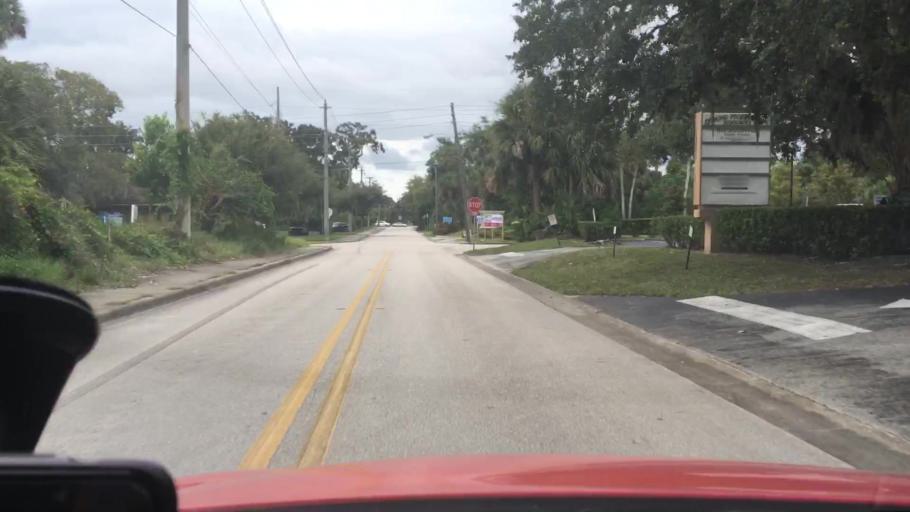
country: US
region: Florida
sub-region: Volusia County
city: Ormond Beach
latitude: 29.2813
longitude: -81.0817
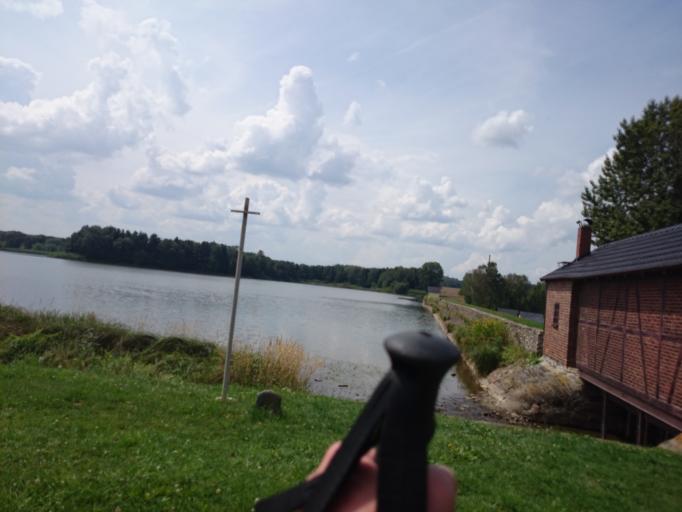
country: DE
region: Saxony
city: Freiberg
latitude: 50.8781
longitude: 13.3612
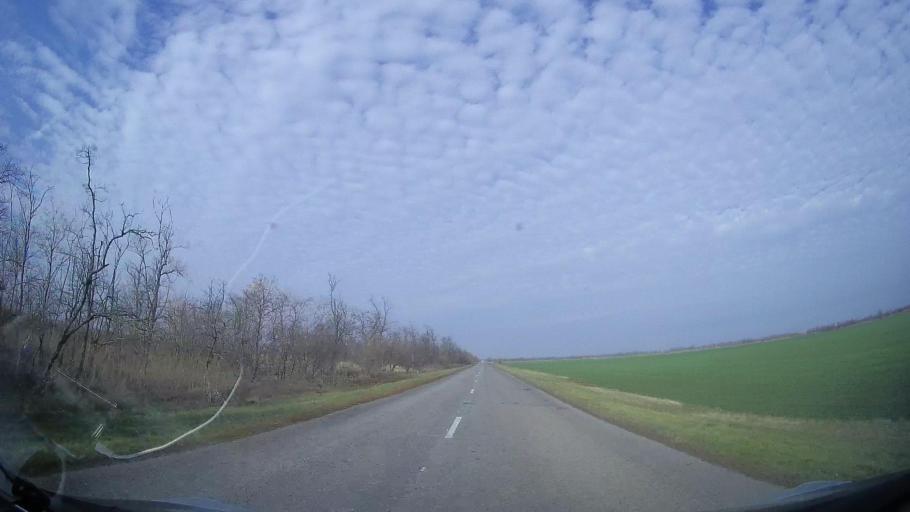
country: RU
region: Rostov
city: Gigant
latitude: 46.8670
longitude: 41.2766
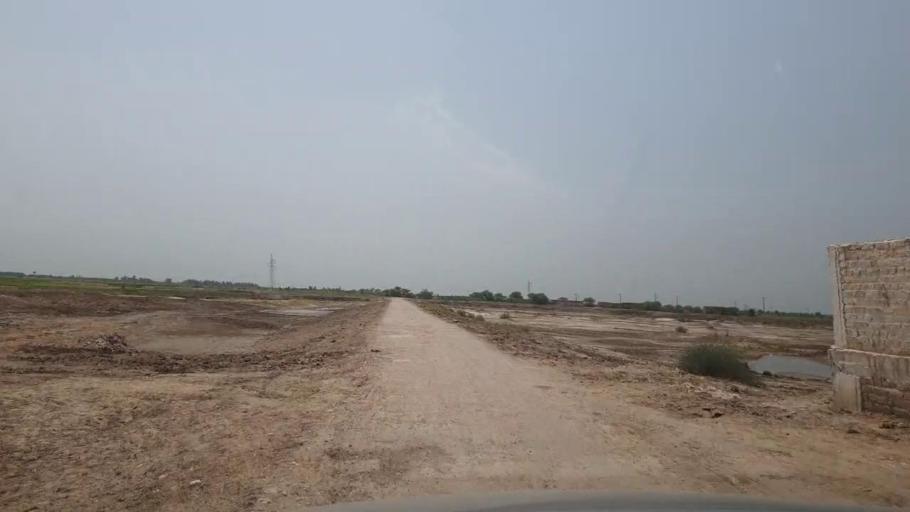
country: PK
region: Sindh
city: Garhi Yasin
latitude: 27.8925
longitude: 68.4934
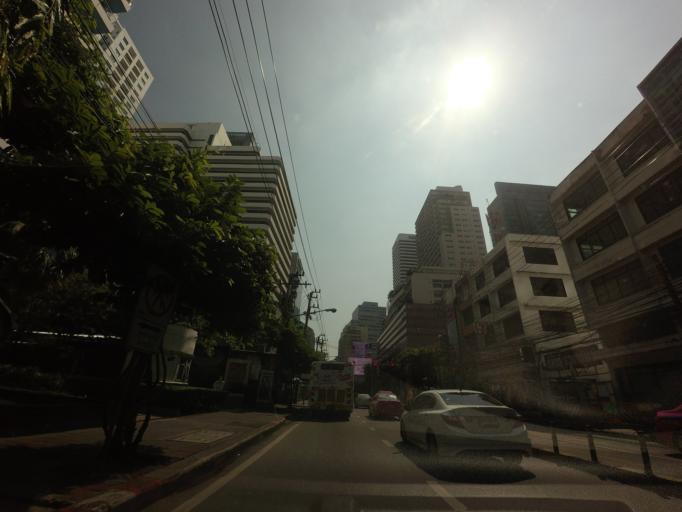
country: TH
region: Bangkok
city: Din Daeng
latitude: 13.7447
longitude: 100.5625
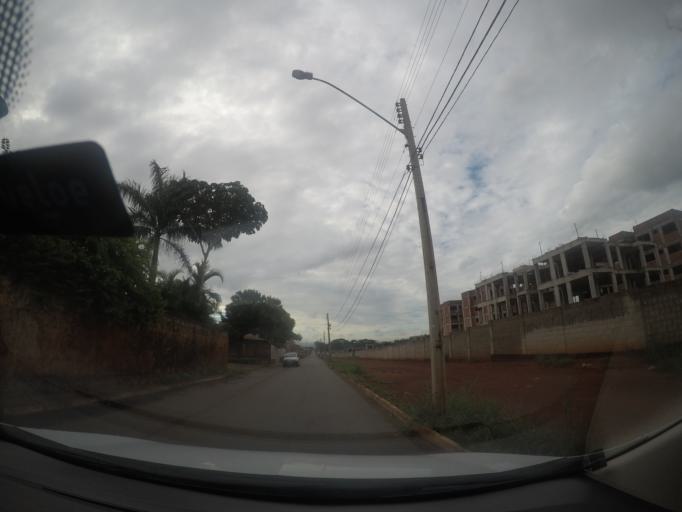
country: BR
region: Goias
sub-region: Goiania
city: Goiania
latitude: -16.6131
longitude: -49.3326
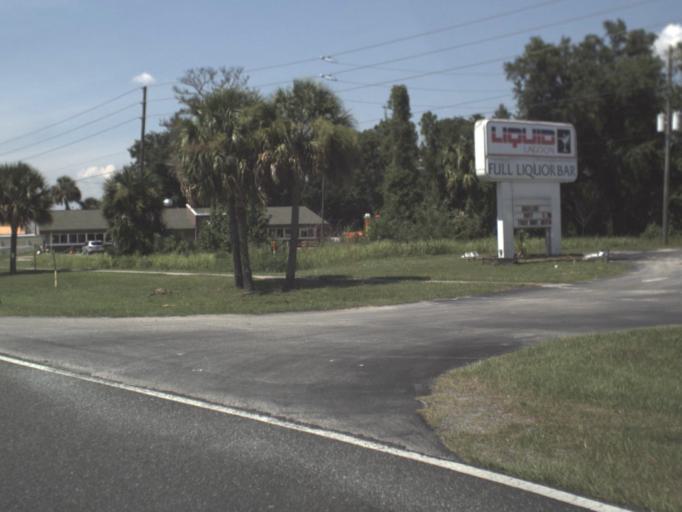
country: US
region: Florida
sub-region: Citrus County
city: Crystal River
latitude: 28.8796
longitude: -82.5814
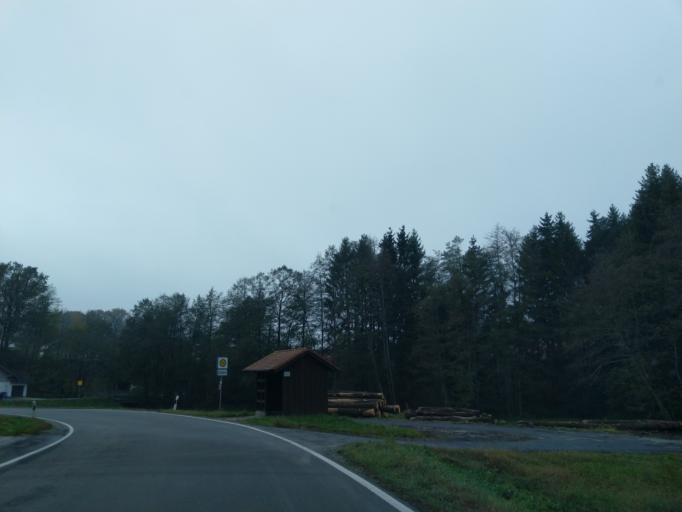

★ ★ ★ ★ ★ ★ ★

## Instructions to follow:
Reproduce the data above line for line, leaving out the pictures.

## Result of this exercise:
country: US
region: Florida
sub-region: Volusia County
city: Ormond Beach
latitude: 29.2813
longitude: -81.0817
country: DE
region: Saxony
city: Freiberg
latitude: 50.8781
longitude: 13.3612
country: RU
region: Rostov
city: Gigant
latitude: 46.8670
longitude: 41.2766
country: PK
region: Sindh
city: Garhi Yasin
latitude: 27.8925
longitude: 68.4934
country: TH
region: Bangkok
city: Din Daeng
latitude: 13.7447
longitude: 100.5625
country: BR
region: Goias
sub-region: Goiania
city: Goiania
latitude: -16.6131
longitude: -49.3326
country: US
region: Florida
sub-region: Citrus County
city: Crystal River
latitude: 28.8796
longitude: -82.5814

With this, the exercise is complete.